Using the entries that follow, write out the line containing "#8a705e; stroke-width: 34", the line containing "M4 177 191 240", and every line between them, exactly and nothing else.

Study material
::::::::::

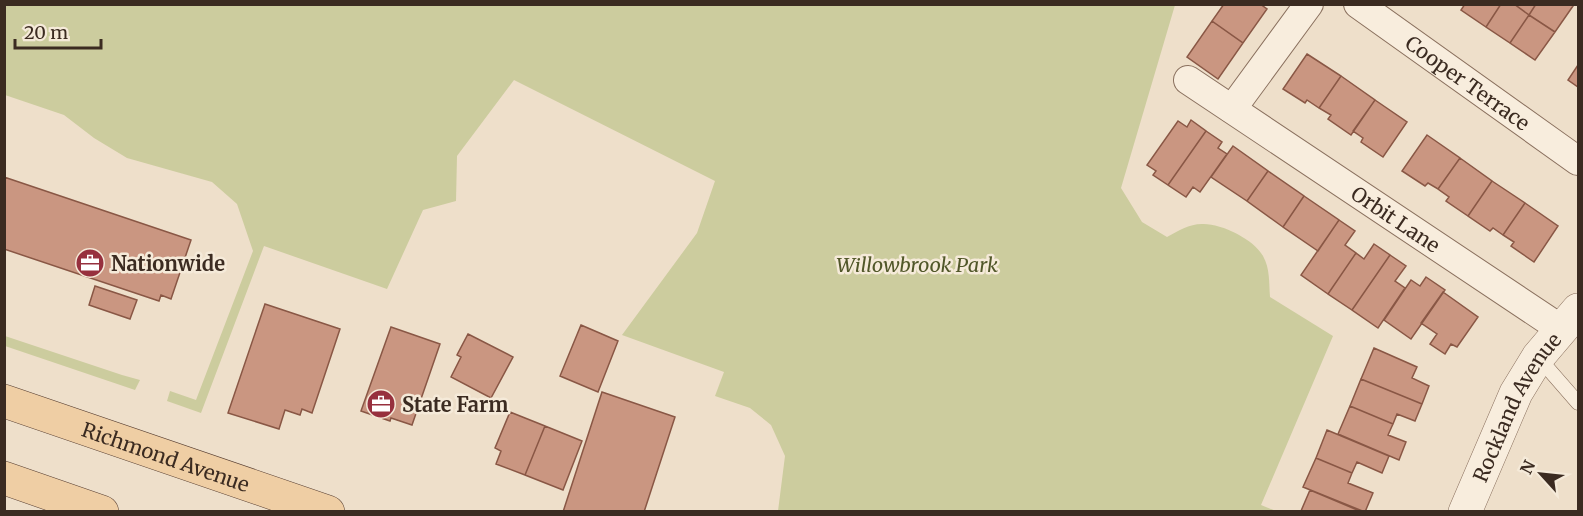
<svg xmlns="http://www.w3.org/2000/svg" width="1583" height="516" viewBox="0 0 1583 516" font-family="Merriweather,serif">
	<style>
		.green { fill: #cccc9e }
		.building { fill: #ca9681; stroke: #895745; stroke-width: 1.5 }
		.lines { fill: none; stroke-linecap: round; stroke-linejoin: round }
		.service-casing { stroke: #8a705e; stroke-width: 15 }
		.minor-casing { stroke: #8a705e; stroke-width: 30 }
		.tertiary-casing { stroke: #8a705e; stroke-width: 34 }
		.primary-casing { stroke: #583f32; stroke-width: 34 }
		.service { stroke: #f8eddd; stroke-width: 14 }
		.minor { stroke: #f8eddd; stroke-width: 28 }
		.tertiary { stroke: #f8eddd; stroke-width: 33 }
		.primary { stroke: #efcea4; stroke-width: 33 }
		.labels { text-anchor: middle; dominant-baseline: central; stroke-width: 5; stroke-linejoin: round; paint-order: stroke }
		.street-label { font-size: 20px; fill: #3b2b21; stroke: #f5ead9 }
		.poi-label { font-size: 20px; font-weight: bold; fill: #3b2b21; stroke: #f5ead9; text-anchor: start }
		.park-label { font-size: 20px; font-style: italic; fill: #515729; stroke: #f5ead9 }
	</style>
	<rect width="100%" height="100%" fill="#eedfca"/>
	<path class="green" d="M5 4 1175 5 1121 188 1142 222 1167 237C1178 231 1189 224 1202 224 1220 223 1254 239 1263 256 1270 268 1269 283 1270 297L1333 336 1261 505 1276 511H778L785 456 771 425 750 408 715 396 724 372 622 335 697 233 715 181 514 80 457 156 456 201 423 210 387 289 264 246 201 413 167 401 170 391 196 400 253 251 237 204 212 182 127 158 94 138 64 115 5 95Z
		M5 336 122 375 140 380 135 390 5 346Z"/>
	<path class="building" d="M1224 4H1260L1267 9 1243 43 1212 21Z
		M1465 4H1501L1486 27 1461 10Z
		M1501 4H1514L1529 15 1510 43 1486 27Z
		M1514 4H1536L1529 15Z
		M1536 4H1571L1573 6 1555 32 1529 15Z
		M1529 15 1555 32 1535 60 1510 43Z
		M1212 21 1243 43 1218 79 1187 57Z
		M1307 54 1341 76 1319 108 1307 100 1305 103 1283 89Z
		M1578 65V87L1568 80Z
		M1341 76 1375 100 1351 135 1328 119 1331 115 1319 108Z
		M1375 100 1407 122 1383 157 1361 142 1363 138 1353 131Z
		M1191 120 1206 131 1168 185 1153 175 1156 171 1147 165 1178 121 1187 127Z
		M1206 131 1222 142 1218 148 1227 154 1200 192 1193 187 1186 197 1168 185Z
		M1427 135 1460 158 1438 189 1428 183 1425 186 1402 171Z
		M1233 146 1268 171 1247 201 1211 177Z
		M1460 158 1492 181 1468 216 1446 201 1449 197 1438 189Z
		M1268 171 1304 196 1283 227 1247 201Z
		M4 177 191 240 171 299 161 295 159 301 4 249Z
		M1492 181 1525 203 1503 235 1493 228 1490 231 1468 216Z
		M1304 196 1339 220 1318 251 1283 227Z
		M1525 203 1558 226 1534 262 1511 246 1514 242 1503 235Z
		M1339 220 1355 231 1345 245 1356 253 1328 294 1301 275Z
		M1374 244 1390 255 1352 310 1328 294 1356 253 1364 259Z
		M1390 255 1406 266 1395 281 1405 288 1378 328 1352 310Z
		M1426 277 1445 290 1411 339 1384 320 1411 280 1420 286Z
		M95 286 137 300 130 319 89 305Z
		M1443 292 1478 317 1457 347 1451 344 1445 354 1430 344 1437 334 1421 323Z
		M265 304 340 329 312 413 302 409 300 415 285 410 279 429 228 413Z
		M581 325 618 341 598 392 560 376Z
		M391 327 440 344 412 425 391 418 390 421 361 411Z
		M468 334 513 357 491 398 451 377 461 357 457 355Z
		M1374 348 1417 367 1412 378 1429 386 1422 404 1361 379Z
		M1361 379 1422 404 1415 421 1397 414 1393 424 1350 406Z
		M602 392 675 417 644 512H563Z
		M1350 406 1393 424 1388 435 1406 442 1399 460 1338 434Z
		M510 412 545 426 525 475 496 464 501 451 495 448Z
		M545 426 582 441 563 490 525 475Z
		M1327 430 1389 456 1382 473 1357 462 1352 473 1316 458Z
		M1316 458 1352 473 1348 483 1373 493 1365 512 1303 487Z
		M1310 490 1362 512 1301 511Z"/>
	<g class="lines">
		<g class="service-casing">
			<path id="service" d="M1538 357 1578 403"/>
		</g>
		<g class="minor-casing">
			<g id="minor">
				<path id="s1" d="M1358 4 1578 161"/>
				<path id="s2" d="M1188 80 1561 329"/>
				<path d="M1232 109 1309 4"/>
			</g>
		</g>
		<g class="tertiary-casing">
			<g id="tertiary">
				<path id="s3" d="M1465 512 1516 393 1538 357 1578 310"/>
			</g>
		</g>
		<g class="primary-casing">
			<g id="primary">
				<path id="s4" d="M4 401 328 512"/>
				<path d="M4 478 102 512"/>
			</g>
		</g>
		<use href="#service" class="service"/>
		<use href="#minor" class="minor"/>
		<use href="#tertiary" class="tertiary"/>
		<use href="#primary" class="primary"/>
	</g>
	<defs>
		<g id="office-disc" transform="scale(1.5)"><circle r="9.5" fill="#97303e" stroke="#f5ead9"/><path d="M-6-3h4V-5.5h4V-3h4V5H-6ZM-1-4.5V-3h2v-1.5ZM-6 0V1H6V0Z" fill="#fff"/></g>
	</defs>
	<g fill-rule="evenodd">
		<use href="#office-disc" x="90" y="263"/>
		<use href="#office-disc" x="381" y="404"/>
	</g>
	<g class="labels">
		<g class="street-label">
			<text stroke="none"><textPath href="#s1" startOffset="135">Cooper Terrace</textPath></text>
			<text stroke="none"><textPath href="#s2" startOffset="250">Orbit Lane</textPath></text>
			<text stroke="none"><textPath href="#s3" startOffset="117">Rockland Avenue</textPath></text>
			<text stroke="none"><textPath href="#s4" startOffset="171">Richmond Avenue</textPath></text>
		</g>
		<g class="poi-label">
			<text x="111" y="263">Nationwide</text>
			<text x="402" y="404">State Farm</text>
		</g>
		<g class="park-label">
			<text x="917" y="264">Willowbrook Park</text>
		</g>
	</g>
	<rect width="1583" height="516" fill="none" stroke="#3b2b21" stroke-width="12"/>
	<g transform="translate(1541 474) rotate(297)" stroke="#f5ead9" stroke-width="4.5" paint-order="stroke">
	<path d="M0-4.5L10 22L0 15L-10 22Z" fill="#3b2b21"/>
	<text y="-9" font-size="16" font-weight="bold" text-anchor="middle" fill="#3b2b21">N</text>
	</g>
	<path d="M15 39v9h86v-9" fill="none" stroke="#3b2b21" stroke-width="3"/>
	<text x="24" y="39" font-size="18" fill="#3b2b21" stroke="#f5ead9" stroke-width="4.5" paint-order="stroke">20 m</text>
</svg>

::::::::::

Output of the task
		.tertiary-casing { stroke: #8a705e; stroke-width: 34 }
		.primary-casing { stroke: #583f32; stroke-width: 34 }
		.service { stroke: #f8eddd; stroke-width: 14 }
		.minor { stroke: #f8eddd; stroke-width: 28 }
		.tertiary { stroke: #f8eddd; stroke-width: 33 }
		.primary { stroke: #efcea4; stroke-width: 33 }
		.labels { text-anchor: middle; dominant-baseline: central; stroke-width: 5; stroke-linejoin: round; paint-order: stroke }
		.street-label { font-size: 20px; fill: #3b2b21; stroke: #f5ead9 }
		.poi-label { font-size: 20px; font-weight: bold; fill: #3b2b21; stroke: #f5ead9; text-anchor: start }
		.park-label { font-size: 20px; font-style: italic; fill: #515729; stroke: #f5ead9 }
	</style>
	<rect width="100%" height="100%" fill="#eedfca"/>
	<path class="green" d="M5 4 1175 5 1121 188 1142 222 1167 237C1178 231 1189 224 1202 224 1220 223 1254 239 1263 256 1270 268 1269 283 1270 297L1333 336 1261 505 1276 511H778L785 456 771 425 750 408 715 396 724 372 622 335 697 233 715 181 514 80 457 156 456 201 423 210 387 289 264 246 201 413 167 401 170 391 196 400 253 251 237 204 212 182 127 158 94 138 64 115 5 95Z
		M5 336 122 375 140 380 135 390 5 346Z"/>
	<path class="building" d="M1224 4H1260L1267 9 1243 43 1212 21Z
		M1465 4H1501L1486 27 1461 10Z
		M1501 4H1514L1529 15 1510 43 1486 27Z
		M1514 4H1536L1529 15Z
		M1536 4H1571L1573 6 1555 32 1529 15Z
		M1529 15 1555 32 1535 60 1510 43Z
		M1212 21 1243 43 1218 79 1187 57Z
		M1307 54 1341 76 1319 108 1307 100 1305 103 1283 89Z
		M1578 65V87L1568 80Z
		M1341 76 1375 100 1351 135 1328 119 1331 115 1319 108Z
		M1375 100 1407 122 1383 157 1361 142 1363 138 1353 131Z
		M1191 120 1206 131 1168 185 1153 175 1156 171 1147 165 1178 121 1187 127Z
		M1206 131 1222 142 1218 148 1227 154 1200 192 1193 187 1186 197 1168 185Z
		M1427 135 1460 158 1438 189 1428 183 1425 186 1402 171Z
		M1233 146 1268 171 1247 201 1211 177Z
		M1460 158 1492 181 1468 216 1446 201 1449 197 1438 189Z
		M1268 171 1304 196 1283 227 1247 201Z
		M4 177 191 240 171 299 161 295 159 301 4 249Z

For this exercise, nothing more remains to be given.